## Task item A
In the passage on where defamation can be tried, write out everything from "3. The Madras" down to "it to post.", swapping "Madras" for "Chennai".
## Task item B
Answer these from the passage on where defamation can be tried:
(i) Which judge decided Krishnamurthi Iyer v. Parasurama Iyer?
(ii) Under which sections of the Criminal Procedure Code was the offence held triable?
(iii) In which place was the defamatory letter meant to be read?
## Task item C
Carry on the passage on where defamation can be tried from its last sentence.

3. The Madras High Court dealt with this question in more than one decision. The earliest of the decisions is that of Spencer J., reported in Krishnamurthi Iyer v. Parasurama Iyer, AIR 1923 Mad 666. That was a case of posting of a letter containing defamatory matter from Madras with a view to be read in Tinnevelly. The learned Judge held that that offence of defamation is triable either in Madras or in Tinnevelly under Sections 179 and 182 of the Criminal Procedure Code. Further Spencer J. has relied upon three English cases R. v. Burdett, (1820) 4 B. and Ald. 95; R. v. Williams, (1810) 2 Camp. 505 and Queen v. Ameer Khan, 17 Suth WR Cr. 15: 9 Beng LR 36, for the proposition that when an accused posted a defamatory letter he has done all in his power towards publication and lost control of the letter when he committed it to post.

## Entries shown
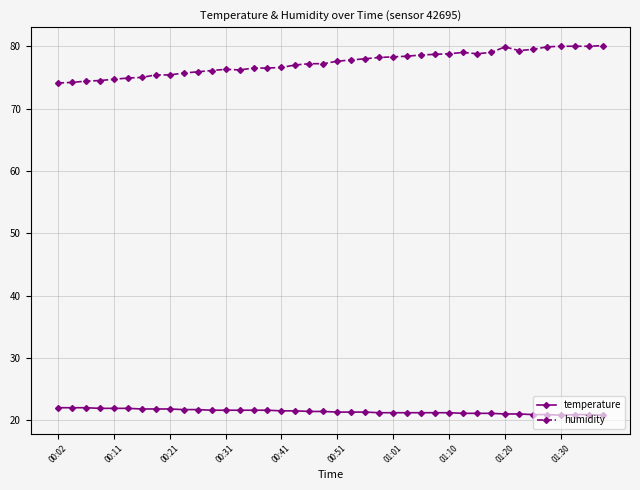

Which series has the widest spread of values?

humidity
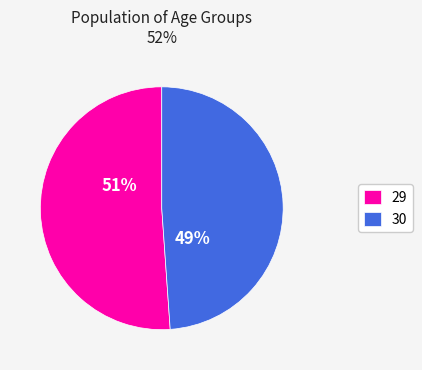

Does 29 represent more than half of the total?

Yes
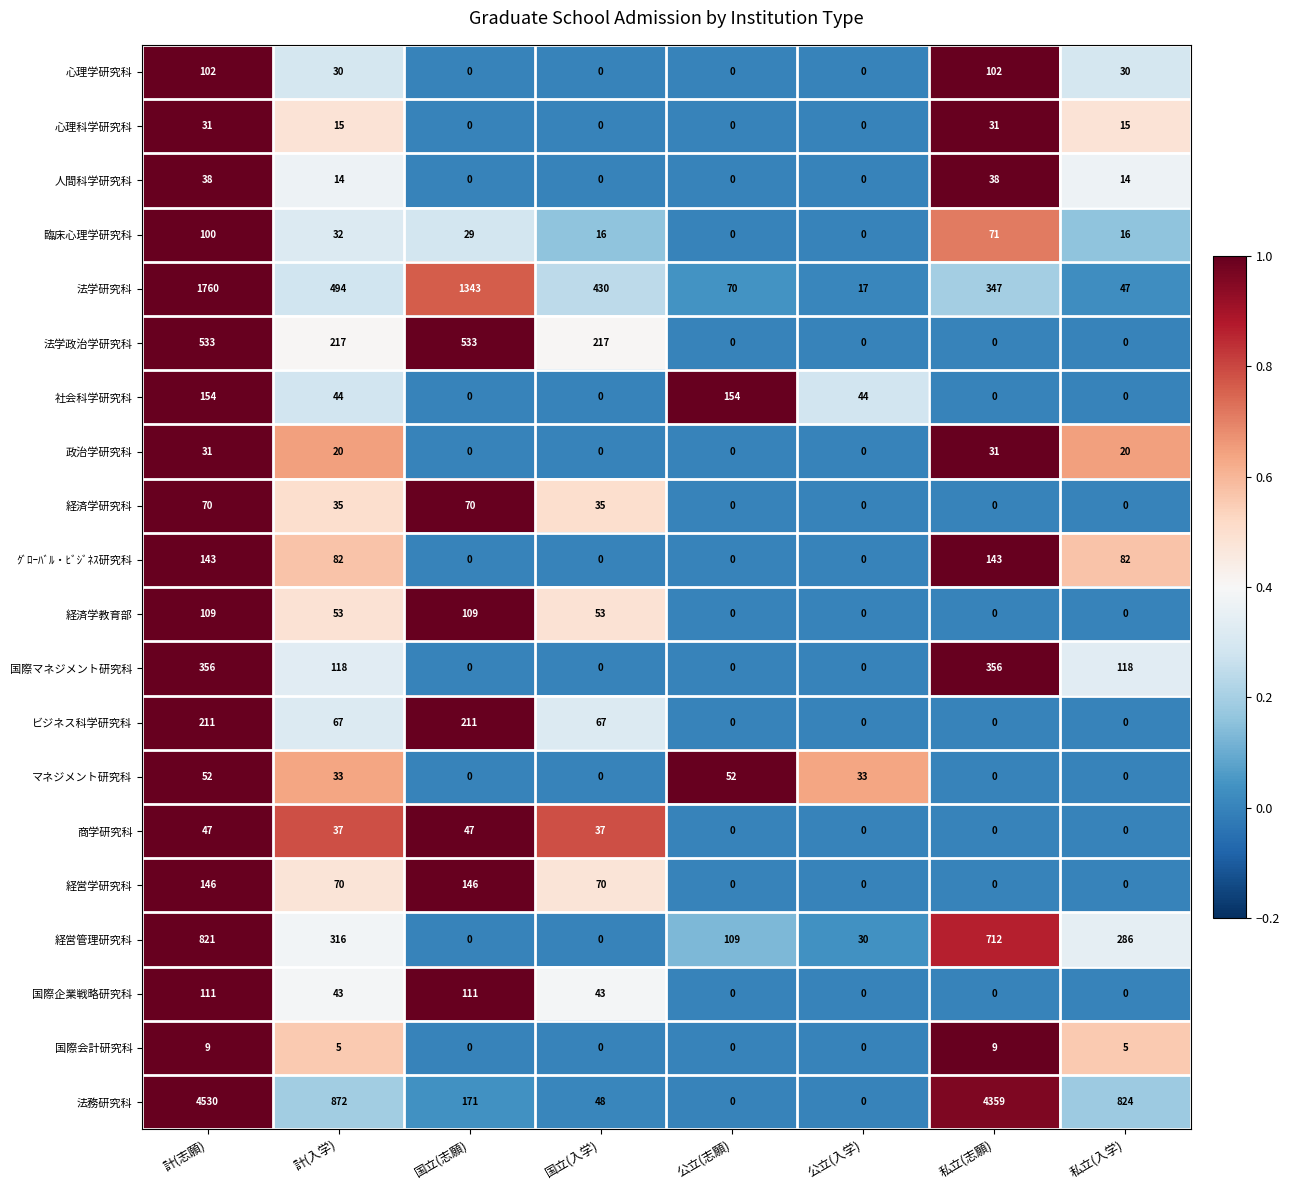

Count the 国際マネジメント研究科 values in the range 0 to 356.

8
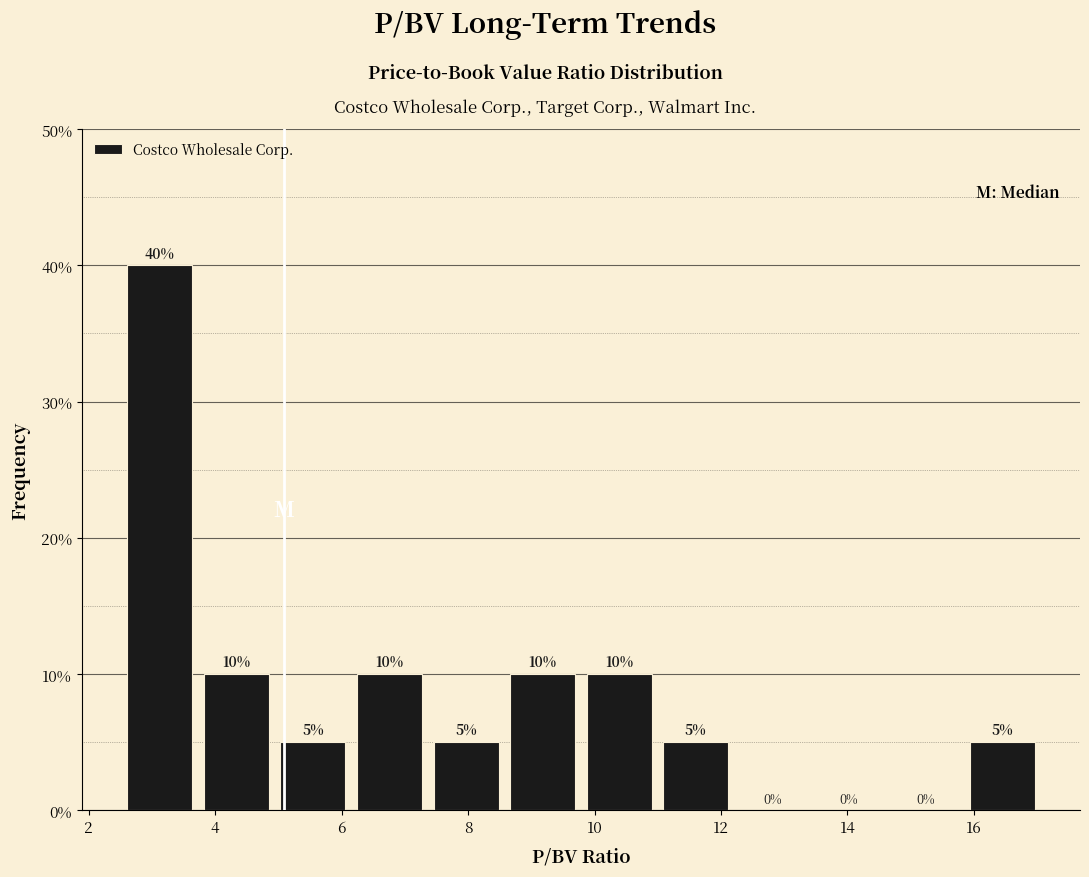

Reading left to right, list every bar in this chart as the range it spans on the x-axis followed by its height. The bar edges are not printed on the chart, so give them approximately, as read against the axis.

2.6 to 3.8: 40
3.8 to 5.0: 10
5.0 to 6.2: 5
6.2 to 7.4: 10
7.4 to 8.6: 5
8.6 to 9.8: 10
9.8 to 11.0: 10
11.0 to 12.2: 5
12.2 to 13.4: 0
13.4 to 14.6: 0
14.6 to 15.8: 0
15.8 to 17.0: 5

## Exercise answer A
3. The Chennai High Court dealt with this question in more than one decision. The earliest of the decisions is that of Spencer J., reported in Krishnamurthi Iyer v. Parasurama Iyer, AIR 1923 Mad 666. That was a case of posting of a letter containing defamatory matter from Chennai with a view to be read in Tinnevelly. The learned Judge held that that offence of defamation is triable either in Chennai or in Tinnevelly under Sections 179 and 182 of the Criminal Procedure Code. Further Spencer J. has relied upon three English cases R. v. Burdett, (1820) 4 B. and Ald. 95; R. v. Williams, (1810) 2 Camp. 505 and Queen v. Ameer Khan, 17 Suth WR Cr. 15: 9 Beng LR 36, for the proposition that when an accused posted a defamatory letter he has done all in his power towards publication and lost control of the letter when he committed it to post.

## Exercise answer B
(i) Spencer J.
(ii) Sections 179 and 182
(iii) Tinnevelly

## Exercise answer C
In Burke v. Skipp, AIR 1924 Mad 340, a Division Bench consisting of Odgers and Hughes JJ. again referred to (1820) 4 B and Ald. 95 as an authority for the position that letter is deemed to be published both where it is posted and where it is received and opened and also approved of the dictum of Spencer J. in AIR 1923 Mad 666. However, the learned Judges held that Ex. A-1, the letter of defamation which the accused was alleged to have written from Bangalore has not emanated from that accused and therefore the District Magistrate of Bangalore had no jurisdiction to try the case. In In re Antony D' Silva, 61 Mad LW 503 : (AIR 1949 Mad 3), Happell and Govindarajachari JJ., were considering the jurisdiction of Courfs in entertaining complaints under Section 420, Indian Penal Code and held that where both the deception and deprivation of property took place within the jurisdiction of the same Court, Section 177 Criminal Procedure Code alone will apply; but have further observed at p. 504 (of Mad LW); (at p. 4 of AIR) as follows:
'If on the other hand deception is practised within the territorial jurisdiction of one Court and the consequence, namely, payment of money occurs within the jurisdiction of another court, either Court can, by virtue of Section 179 of the Cr. P.C. try the case subject, of course, to the applicability o the Criminal Procedure Code to both the Courts.'
They, thus, affirmed the principle that where the consequence of the commission of an offence occurs within the jurisdiction of another Court, such offence may be enquired into or tried by any of the Courts.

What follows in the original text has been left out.